New York – The city’s latest plan to go green may have area residents seeing red.
Hoping to slash its $1.7 billion waste disposal budget while encouraging recycling, the Department of Sanitation has spent $1 million to develop a program that would have city dwellers paying an as yet unspecified amount for trash pickup, as reported by CBS News (http://cbsloc.al/2FuTvyj ).
The program would have residents paying to have their garbage carted off to a landfill, as a way of promoting recycling.
The 2001 closing of the Fresh Kills landfill in Staten Island left New York City with no local waste disposal options. The Department of Sanitation spends $300 million each year to ship garbage out of state.
“There’s a huge cost to make everything disappear every day,” observed Sanitation Commissioner Kathryn Garcia.
Garcia said that if faced with financial disincentives, residents could learn to minimize the amount of waste they produce, much like people learned to conserve water when the city began using meters to bill for water instead of using a flat rate system.
“They don’t take a half an hour shower,” said Garcia. “They don’t keep the water running while they’re brushing their teeth.”
Garcia said that the details of the plan have yet to be worked out, noting that in some cities residents pay for garbage by weight, or purchase special disposal bags.
“Our real focus is what would be effective in incentivizing New Yorkers to recycle,” explained Garcia, who noted that she could not say if charging for garbage pickup would result in lower property taxes.
Garcia’s efforts are part of City Hall’s One NYC program which would eliminate all trash disposal in landfills by the year 2030. According to the Department of Sanitation, one third of the city’s waste can be recycled through curbside recycling programs, another third can be recovered through the city’s organics program and other items, such as clothing, household items and plastic bags, could be diverted through donations or take back programs.
According to the New York Post (http://nyp.st/2FxWlmd), New York City faces unique challenges in its recycling programs particularly in high rise buildings and public housing developments.

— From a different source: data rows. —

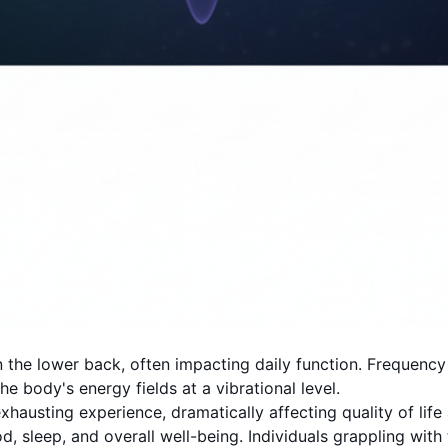
 the lower back, often impacting daily function. Frequency
e body's energy fields at a vibrational level.
usting experience, dramatically affecting quality of life an
sleep, and overall well-being. Individuals grappling with t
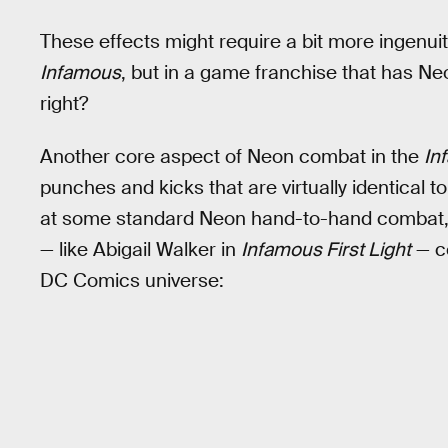
These effects might require a bit more ingenuit
Infamous
, but in a game franchise that has Neo
right?
Another core aspect of Neon combat in the
In
punches and kicks that are virtually identical 
at some standard Neon hand-to-hand combat, a
— like Abigail Walker in
Infamous First Light
— co
DC Comics universe:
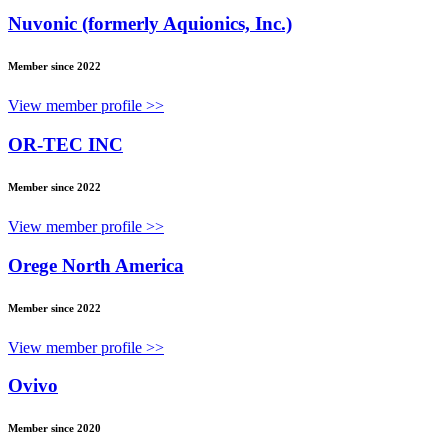
Nuvonic (formerly Aquionics, Inc.)
Member since 2022
View member profile >>
OR-TEC INC
Member since 2022
View member profile >>
Orege North America
Member since 2022
View member profile >>
Ovivo
Member since 2020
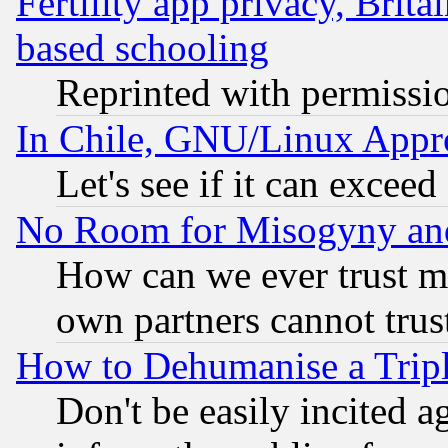
Fertility app privacy, Brita
based schooling
Reprinted with permissi
In Chile, GNU/Linux App
Let's see if it can excee
No Room for Misogyny and 
How can we ever trust m
own partners cannot trus
How to Dehumanise a Tripl
Don't be easily incited ag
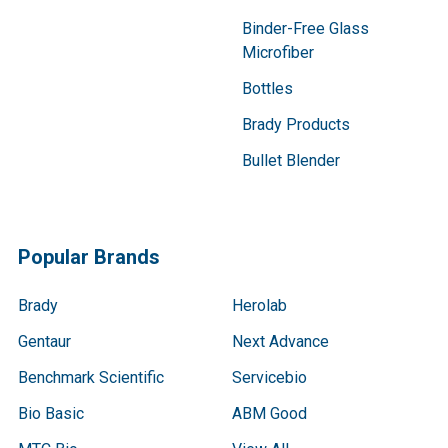
Binder-Free Glass
Microfiber
Bottles
Brady Products
Bullet Blender
Popular Brands
Brady
Herolab
Gentaur
Next Advance
Benchmark Scientific
Servicebio
Bio Basic
ABM Good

Garcia noted that when she first took office in 2014 she was told by a high ranking Department of Sanitation official that when it came to city housing projects, “they pretend to recycle and I pretend to collect it.”
The idea of hitting city residents in their pockets for garbage collection instead of folding the additional expense into general taxes is deliberate.
“When something costs you money, you pay more attention to it,” said Garcia.